Cote made the following blog post: http://www.redmonk.com/cote/2007/07/25/javas-fear-of-commitment/. And here's my thoughts on it:
Great post Cote. This post is not so much about Java the language, but about Java the community and the Java philosophy/mindset. I wholeheartedly agree with Cote's point, it's something that I have felt as well, and I think he articulated it well.
Java gurus tend to get interface-happy: look at the Springframework and Eclipse sourcecode for instance: where almost every class has a corresponding interface. Do all those classes really need several different implementations? I doubt it.
They also tend to get subproject-happy: applications must have layers and these layers must be clearly separated; The "presentation layer" must not touch "data objects" directly, we need "domain models"; or, Let's have a subproject for each layer of the application to reduce coupling, parts of it can also be reused in other projects. Does the reuse really happen down the road? I won't say never, but I think rarely.
In general terms, the Java Philosophy is this: keep modules isolated, so that they can be resistant to change. Because you never know when you are going to need to swap out your UI layer, business layer, data access layer, or your persistence engine, or your database, or your JMS provider, or your J2EE container, or your OS, etc, etc.
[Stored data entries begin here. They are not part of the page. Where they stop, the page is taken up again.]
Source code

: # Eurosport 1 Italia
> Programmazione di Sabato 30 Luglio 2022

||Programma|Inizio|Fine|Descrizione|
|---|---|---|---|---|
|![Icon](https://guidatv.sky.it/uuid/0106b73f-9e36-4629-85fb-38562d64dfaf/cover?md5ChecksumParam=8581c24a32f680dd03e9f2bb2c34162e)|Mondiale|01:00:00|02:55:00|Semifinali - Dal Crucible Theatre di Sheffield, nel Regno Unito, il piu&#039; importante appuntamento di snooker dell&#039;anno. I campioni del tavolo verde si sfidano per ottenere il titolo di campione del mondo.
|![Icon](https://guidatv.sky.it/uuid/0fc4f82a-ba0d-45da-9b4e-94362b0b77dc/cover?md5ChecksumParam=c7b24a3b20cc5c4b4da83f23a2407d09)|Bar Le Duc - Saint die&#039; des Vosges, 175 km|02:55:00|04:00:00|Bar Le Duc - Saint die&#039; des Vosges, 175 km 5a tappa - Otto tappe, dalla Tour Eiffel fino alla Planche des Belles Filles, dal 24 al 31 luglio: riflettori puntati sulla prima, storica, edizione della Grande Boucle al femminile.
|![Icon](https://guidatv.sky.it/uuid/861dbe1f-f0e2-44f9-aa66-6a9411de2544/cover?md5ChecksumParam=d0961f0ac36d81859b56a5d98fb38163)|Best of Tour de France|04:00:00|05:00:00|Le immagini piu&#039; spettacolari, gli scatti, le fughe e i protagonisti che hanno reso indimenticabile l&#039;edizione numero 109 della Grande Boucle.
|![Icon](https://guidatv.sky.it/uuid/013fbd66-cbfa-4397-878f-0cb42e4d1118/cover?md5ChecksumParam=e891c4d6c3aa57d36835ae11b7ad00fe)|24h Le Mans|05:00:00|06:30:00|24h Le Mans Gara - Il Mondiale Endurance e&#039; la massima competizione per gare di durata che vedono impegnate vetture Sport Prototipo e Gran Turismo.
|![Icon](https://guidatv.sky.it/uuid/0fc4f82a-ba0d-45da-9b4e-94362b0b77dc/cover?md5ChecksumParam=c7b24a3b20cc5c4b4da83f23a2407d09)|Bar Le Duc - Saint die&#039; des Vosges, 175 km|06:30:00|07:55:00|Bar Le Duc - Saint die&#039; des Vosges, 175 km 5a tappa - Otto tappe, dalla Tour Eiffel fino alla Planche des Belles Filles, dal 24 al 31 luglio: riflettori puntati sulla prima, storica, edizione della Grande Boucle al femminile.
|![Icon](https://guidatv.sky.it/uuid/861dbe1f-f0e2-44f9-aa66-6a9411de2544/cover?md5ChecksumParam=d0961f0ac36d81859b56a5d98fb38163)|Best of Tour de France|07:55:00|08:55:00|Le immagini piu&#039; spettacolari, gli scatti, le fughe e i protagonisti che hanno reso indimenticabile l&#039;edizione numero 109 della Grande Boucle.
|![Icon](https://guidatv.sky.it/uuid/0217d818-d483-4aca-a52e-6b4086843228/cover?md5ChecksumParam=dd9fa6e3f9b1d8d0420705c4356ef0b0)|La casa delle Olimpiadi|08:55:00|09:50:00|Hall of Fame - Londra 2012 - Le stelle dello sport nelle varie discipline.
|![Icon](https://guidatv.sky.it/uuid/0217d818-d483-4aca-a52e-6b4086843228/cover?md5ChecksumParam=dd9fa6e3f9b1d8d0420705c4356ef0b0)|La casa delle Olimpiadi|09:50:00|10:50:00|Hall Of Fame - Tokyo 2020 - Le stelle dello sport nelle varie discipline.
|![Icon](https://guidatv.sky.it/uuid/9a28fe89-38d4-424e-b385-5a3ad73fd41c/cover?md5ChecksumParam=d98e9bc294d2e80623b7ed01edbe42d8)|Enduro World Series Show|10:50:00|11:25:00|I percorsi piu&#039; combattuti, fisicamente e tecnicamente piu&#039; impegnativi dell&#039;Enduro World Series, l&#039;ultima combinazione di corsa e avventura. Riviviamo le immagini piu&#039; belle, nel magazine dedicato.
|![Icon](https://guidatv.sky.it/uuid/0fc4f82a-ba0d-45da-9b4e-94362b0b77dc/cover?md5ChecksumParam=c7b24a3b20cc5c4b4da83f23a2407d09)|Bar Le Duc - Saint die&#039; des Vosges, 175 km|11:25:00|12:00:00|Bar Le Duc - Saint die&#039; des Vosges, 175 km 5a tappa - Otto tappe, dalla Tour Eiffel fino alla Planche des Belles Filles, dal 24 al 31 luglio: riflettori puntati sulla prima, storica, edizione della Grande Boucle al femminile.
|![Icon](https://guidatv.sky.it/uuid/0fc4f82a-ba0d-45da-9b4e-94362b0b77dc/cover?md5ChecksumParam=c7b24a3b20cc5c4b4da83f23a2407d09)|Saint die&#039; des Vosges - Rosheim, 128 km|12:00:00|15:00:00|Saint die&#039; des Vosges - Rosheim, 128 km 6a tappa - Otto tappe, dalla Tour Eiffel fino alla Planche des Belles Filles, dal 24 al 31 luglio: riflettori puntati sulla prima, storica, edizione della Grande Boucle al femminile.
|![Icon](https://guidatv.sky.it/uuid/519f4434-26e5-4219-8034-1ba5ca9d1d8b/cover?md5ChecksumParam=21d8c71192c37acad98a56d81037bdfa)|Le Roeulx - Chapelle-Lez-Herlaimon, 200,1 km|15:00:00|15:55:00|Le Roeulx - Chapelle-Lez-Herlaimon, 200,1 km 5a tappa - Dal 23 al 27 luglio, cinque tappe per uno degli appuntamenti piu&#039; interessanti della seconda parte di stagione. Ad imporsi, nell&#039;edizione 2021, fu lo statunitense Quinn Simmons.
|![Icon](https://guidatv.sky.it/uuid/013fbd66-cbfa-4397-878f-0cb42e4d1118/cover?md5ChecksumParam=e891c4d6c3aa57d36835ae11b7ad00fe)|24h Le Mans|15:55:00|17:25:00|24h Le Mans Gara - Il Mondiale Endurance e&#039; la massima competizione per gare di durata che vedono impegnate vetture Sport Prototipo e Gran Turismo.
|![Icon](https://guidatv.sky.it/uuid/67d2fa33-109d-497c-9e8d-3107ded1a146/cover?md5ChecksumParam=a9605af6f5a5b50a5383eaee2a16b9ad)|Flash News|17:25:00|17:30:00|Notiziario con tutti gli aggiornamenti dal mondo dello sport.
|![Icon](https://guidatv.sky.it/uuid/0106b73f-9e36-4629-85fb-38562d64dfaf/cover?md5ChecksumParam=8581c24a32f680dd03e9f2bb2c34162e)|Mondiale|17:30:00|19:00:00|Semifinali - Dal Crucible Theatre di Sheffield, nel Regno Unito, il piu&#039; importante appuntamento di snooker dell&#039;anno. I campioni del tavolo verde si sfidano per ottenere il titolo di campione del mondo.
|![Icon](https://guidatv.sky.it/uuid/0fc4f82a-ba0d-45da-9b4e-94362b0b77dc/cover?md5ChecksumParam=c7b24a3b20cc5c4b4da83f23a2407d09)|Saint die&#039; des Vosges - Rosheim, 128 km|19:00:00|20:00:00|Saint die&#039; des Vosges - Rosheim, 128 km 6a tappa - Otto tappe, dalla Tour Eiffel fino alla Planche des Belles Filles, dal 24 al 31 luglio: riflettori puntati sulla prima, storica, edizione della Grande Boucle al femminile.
I am not dissing this philosophy, it is very useful to be able to swap out some of these components, but others, not so much. There's a balance somewhere. I think that in a lot of cases simply refactoring code is enough to cope with change. It really isn't hard if you keep your code DRY, and have good test coverage. Java folks in general are just too in love with the idea that their finished code should work with every imaginable situation that can arise to do it this way.